Can you recommend any workaround for this? We are two weeks away from launch...............
There's a version of Adobe Reader for iOS devices that will display comments, but it doesn't support scripting or rich media annotaions. Right now there are no apps that provide that functionality on iOS, due to the limitations of rendering Flash and JS content imposed by Apple. Realistically if you have to support iOS, the only option is to export from InDesign via the Digital Publishing Suite, and make a native iOS app.
More features are coming to Adobe Reader on mobile devices in the future, but I cannot talk about when or if we'll have support for RMA and JS content.
Hi Dave ( or anyone that knows the answer),
Does this method work to stream video through a PDF on the iPad or only a computer? I am using the widget and instructions above. The video plays fine in the PDF when viewing from my desktop, but when attempting to view the video in the PDF file on the iPad (using Adobe Reader app), the video is simply a rectangle with a black border, white fill, and a small play button that doesnt work. SO, when tapping the button to play, nothing happens.
Here is what I am doing:
From Acrobat Pro X,
- Selecting Content>Multimedia>Video
- Drawing the video player on the page
- Entering the ul. Here is a mock example: (note: this is a Sharepoint if it matters...)
4. Saving the file
5. Open in Acrobat 9 PDF viewer on the computer, video plays fine.
6. Open the PDF in Adobe Reader app on iPad, video does not play or respond in any way to tapping.
As per my previous reply, iPad does not support Flash Player, which is currently required in order to display any type of Rich Media Annotation in a PDF file.
Provided the video is in a supported format and has a public URI, you could include a simple text link to the MP4 file within your PDF, and let the iPad handle it via the usual browser methods - but it won't play inside the PDF document.
Thank you for the quick response. I misunderstood. I was thinking that by using the widget and an H2.64 video for iPad (mp4) that together it was creating streaming video in a PDF that is not converted to Flash or swf, which as pointed out is not compatible with iPad. So, the pupose of the widget is that it allows streaming of video (e.g. mp4) for a PDF viewed on a computer vs. embedding the actual video in the PDF? ..and it still converts the video to Flash?
My goal is to have an iPad workbook of sorts w/ a video player that is streaming the video vs embedding it.
- I tried creating an epub using InDesign, which allowed me to embed the mp4 and played on the iPad fine in iBooks, but it makes the epub file large and I'd rather stream the video.
- When using the "place a video from url option" in InDesign, the epub will not play the video in iBooks and only shows the poster image.
Do you have any recommendations or even other Adobe tools that will help accomplish my goal?
When you insert a Rich Media Annotation for an external video in a PDF file, the annotation that is created contains the default videoPlayer.swf widget and a tag to pass that widget the URI of your video file. The file itself is not embedded and is of course not altered in any way, but Adobe Reader can only play back the video by loading the SWF widget - there is no 'native' video player tool in Adobe Reader on any platform.
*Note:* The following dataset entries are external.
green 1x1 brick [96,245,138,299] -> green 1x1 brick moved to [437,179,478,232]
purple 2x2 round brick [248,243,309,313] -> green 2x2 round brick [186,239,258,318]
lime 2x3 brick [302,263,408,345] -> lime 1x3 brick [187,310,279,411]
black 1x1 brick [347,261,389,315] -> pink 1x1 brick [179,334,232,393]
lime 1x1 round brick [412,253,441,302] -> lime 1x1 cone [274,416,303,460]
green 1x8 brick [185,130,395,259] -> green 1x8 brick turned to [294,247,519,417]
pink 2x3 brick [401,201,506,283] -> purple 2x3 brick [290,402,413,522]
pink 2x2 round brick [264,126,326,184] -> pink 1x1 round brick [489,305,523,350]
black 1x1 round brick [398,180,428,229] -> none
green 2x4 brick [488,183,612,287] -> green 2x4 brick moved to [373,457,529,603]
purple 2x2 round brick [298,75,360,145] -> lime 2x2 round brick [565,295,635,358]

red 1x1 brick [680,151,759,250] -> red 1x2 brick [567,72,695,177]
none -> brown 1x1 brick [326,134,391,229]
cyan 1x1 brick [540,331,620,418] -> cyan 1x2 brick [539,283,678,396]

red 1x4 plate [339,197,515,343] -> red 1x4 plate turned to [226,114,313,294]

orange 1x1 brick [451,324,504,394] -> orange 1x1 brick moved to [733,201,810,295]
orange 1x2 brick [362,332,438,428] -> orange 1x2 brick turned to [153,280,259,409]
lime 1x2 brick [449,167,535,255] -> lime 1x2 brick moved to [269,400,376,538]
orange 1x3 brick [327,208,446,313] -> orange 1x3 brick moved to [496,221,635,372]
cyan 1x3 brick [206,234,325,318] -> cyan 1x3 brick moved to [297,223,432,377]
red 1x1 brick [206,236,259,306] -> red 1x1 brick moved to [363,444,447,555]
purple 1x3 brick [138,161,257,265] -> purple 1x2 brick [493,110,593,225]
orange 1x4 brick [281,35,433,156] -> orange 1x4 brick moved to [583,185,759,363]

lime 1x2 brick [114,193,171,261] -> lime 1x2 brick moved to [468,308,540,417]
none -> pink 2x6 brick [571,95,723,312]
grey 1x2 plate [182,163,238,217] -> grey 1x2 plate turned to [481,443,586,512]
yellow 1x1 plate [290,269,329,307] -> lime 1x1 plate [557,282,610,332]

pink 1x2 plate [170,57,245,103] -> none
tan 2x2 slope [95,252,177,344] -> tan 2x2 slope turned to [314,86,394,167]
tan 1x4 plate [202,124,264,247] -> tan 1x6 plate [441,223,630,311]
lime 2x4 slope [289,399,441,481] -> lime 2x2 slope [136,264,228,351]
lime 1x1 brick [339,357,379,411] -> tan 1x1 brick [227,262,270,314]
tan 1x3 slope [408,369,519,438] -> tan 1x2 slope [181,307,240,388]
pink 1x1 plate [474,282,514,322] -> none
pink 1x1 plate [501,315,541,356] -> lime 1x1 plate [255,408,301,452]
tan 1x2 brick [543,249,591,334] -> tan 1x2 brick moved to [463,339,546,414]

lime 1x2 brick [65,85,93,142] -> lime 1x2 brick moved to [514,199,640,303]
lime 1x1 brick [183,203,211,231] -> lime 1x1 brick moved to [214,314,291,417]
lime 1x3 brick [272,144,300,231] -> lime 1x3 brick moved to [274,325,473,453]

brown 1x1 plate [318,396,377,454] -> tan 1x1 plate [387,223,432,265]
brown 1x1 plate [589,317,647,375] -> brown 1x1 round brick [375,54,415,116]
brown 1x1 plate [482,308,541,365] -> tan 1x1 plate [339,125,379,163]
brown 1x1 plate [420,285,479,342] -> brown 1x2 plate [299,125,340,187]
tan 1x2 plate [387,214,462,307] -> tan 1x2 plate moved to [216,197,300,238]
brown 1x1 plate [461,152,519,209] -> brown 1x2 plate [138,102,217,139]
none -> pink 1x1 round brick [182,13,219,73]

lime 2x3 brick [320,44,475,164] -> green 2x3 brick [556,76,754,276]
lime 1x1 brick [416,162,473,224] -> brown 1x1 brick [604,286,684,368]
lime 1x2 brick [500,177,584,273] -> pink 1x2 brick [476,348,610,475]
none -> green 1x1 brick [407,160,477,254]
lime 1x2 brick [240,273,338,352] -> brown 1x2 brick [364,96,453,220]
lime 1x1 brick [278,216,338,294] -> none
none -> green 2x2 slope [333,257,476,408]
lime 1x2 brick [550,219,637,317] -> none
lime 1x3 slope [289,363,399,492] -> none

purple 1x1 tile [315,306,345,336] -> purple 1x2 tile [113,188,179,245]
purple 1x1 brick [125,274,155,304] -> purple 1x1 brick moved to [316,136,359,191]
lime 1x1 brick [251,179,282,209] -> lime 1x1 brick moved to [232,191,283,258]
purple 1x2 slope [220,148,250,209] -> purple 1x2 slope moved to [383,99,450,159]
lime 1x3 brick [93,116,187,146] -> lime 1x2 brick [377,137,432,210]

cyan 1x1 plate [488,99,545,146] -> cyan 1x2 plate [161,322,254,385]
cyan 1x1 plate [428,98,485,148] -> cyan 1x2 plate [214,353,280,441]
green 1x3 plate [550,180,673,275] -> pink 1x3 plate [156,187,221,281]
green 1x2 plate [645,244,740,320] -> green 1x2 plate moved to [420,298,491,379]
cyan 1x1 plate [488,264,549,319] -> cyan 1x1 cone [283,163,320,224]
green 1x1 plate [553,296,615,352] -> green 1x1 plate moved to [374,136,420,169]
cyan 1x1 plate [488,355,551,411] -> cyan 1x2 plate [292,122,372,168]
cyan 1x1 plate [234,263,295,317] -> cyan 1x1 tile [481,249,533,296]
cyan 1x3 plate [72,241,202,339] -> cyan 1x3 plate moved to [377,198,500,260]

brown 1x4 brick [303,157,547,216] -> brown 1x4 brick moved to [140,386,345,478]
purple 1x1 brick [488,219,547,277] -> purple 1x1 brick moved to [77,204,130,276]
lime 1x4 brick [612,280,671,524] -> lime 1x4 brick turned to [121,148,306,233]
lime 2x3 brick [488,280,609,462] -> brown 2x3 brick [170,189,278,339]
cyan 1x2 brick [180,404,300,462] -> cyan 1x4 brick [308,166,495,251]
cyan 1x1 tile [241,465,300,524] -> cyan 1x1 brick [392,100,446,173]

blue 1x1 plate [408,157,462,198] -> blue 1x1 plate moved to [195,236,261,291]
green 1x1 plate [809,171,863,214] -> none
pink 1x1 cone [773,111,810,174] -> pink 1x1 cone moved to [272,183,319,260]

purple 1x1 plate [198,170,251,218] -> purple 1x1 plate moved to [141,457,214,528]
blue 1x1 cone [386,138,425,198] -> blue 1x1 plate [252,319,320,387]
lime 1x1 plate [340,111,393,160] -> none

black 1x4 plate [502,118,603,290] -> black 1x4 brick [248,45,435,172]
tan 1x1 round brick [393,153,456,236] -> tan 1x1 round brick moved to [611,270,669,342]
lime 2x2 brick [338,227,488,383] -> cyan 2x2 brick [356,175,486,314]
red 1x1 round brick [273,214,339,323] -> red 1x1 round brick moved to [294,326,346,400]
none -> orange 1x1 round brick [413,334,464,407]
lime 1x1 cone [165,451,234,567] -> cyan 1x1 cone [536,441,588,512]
Because iOS doesn't support Flash or JS, Adobe Reader on iOS ignores RMA content completely even if the video file or URI would itself be understood by external programs on your iOS device. This may change in future, but right now the only way to get a video to appear on an iPad is to send it as a standalone asset.
FYI - you refer to 'streaming' but any video delivered by HTTP is not streamed, it's merely downloaded. Streaming implies negotiation between the client and server to provide 'live' frame data at an agreed bandwidth, and is run on entirely different protocols such as RTMP.